The key is to realize each number can be and have to be generated by a former number multiplied by 2, 3 or 5

e.g.

1 2 3 4 5 6 8 9 10 12 15..

what is next?

it must be x * 2 or y * 3 or z * 5, where x, y, z is an existing number.

How do we determine x, y, z then?

apparently, you can just *traverse the sequence generated by far* from 1 ... 15, until you find such x, y, z that x * 2, y * 3, z * 5 is just bigger than 15. In this case x=8, y=6, z=4. Then you compare x * 2, y * 3, z * 5 so you know next number will be x * 2 = 8 * 2 = 16.

k, now you have 1,2,3,4,....,15, 16,

Then what is next?

You wanna do the same process again to find the new x, y, z, but you realize, wait, do I have to

*traverse the sequence generated by far* again?

NO! since you know last time, x=8, y=6, z=4 and x=8 was used to generate 16, so this time, you can immediately know the new_x = 9 (the next number after 8 is 9 in the generated sequence), y=6, z=4.

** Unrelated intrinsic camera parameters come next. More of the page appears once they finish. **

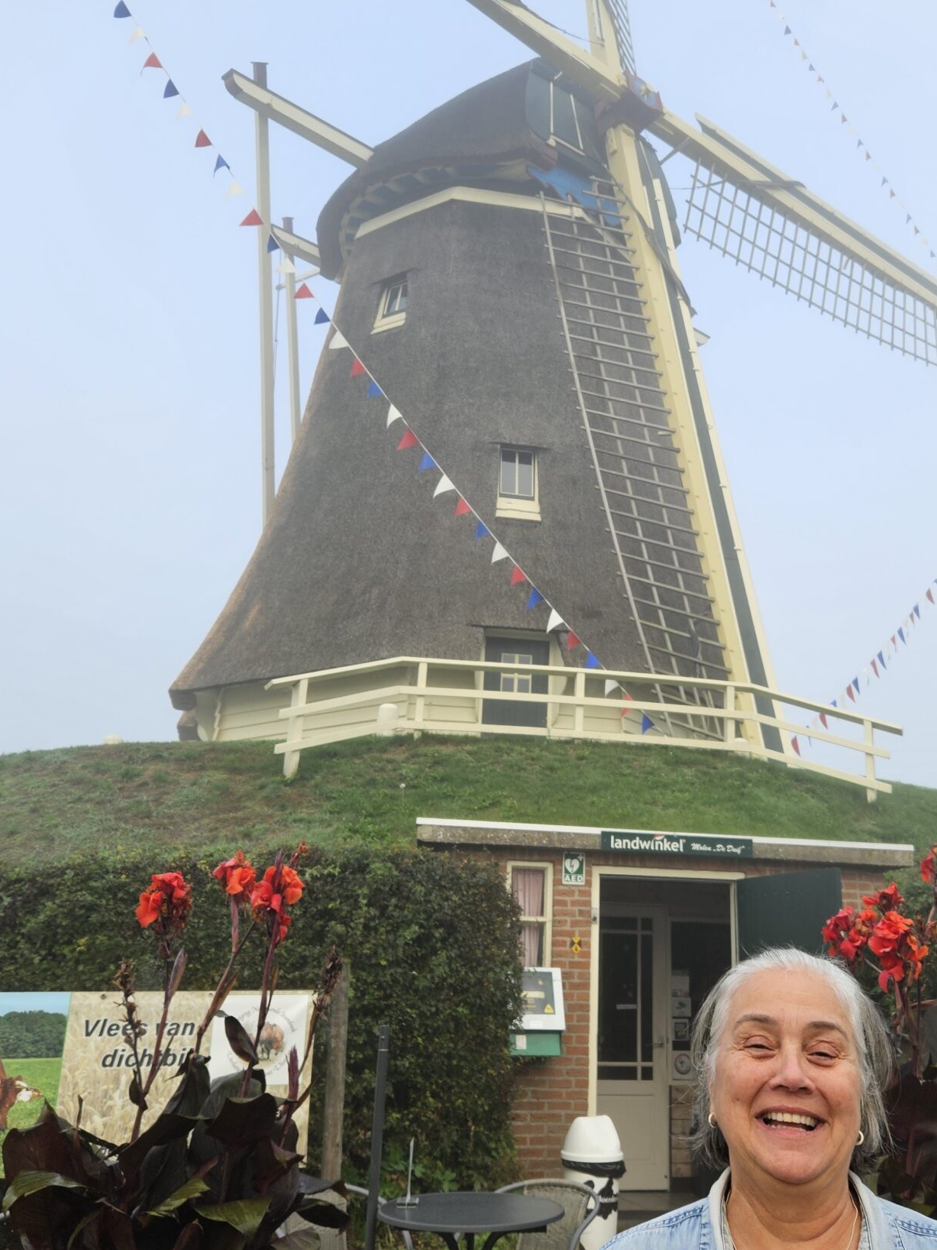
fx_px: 1299
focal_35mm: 36
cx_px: 614
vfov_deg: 51.0
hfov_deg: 39.3
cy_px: 505
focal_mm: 5.4
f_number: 1.8
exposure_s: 1/423
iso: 25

Then you need to compare new_x * 2, y * 3, z * 5. You know next number is 9 * 2 = 18;

And you also know, the next x will be 10 since new_x = 9 was used this time.

But what is next y? apparently, if y=6, 6*3 = 18, which is already generated in this round. So you also need to update next y from 6 to 8.

Based on the idea above, you can actually generated x,y,z from very beginning, and update x, y, z accordingly. It ends up with a O(n) solution.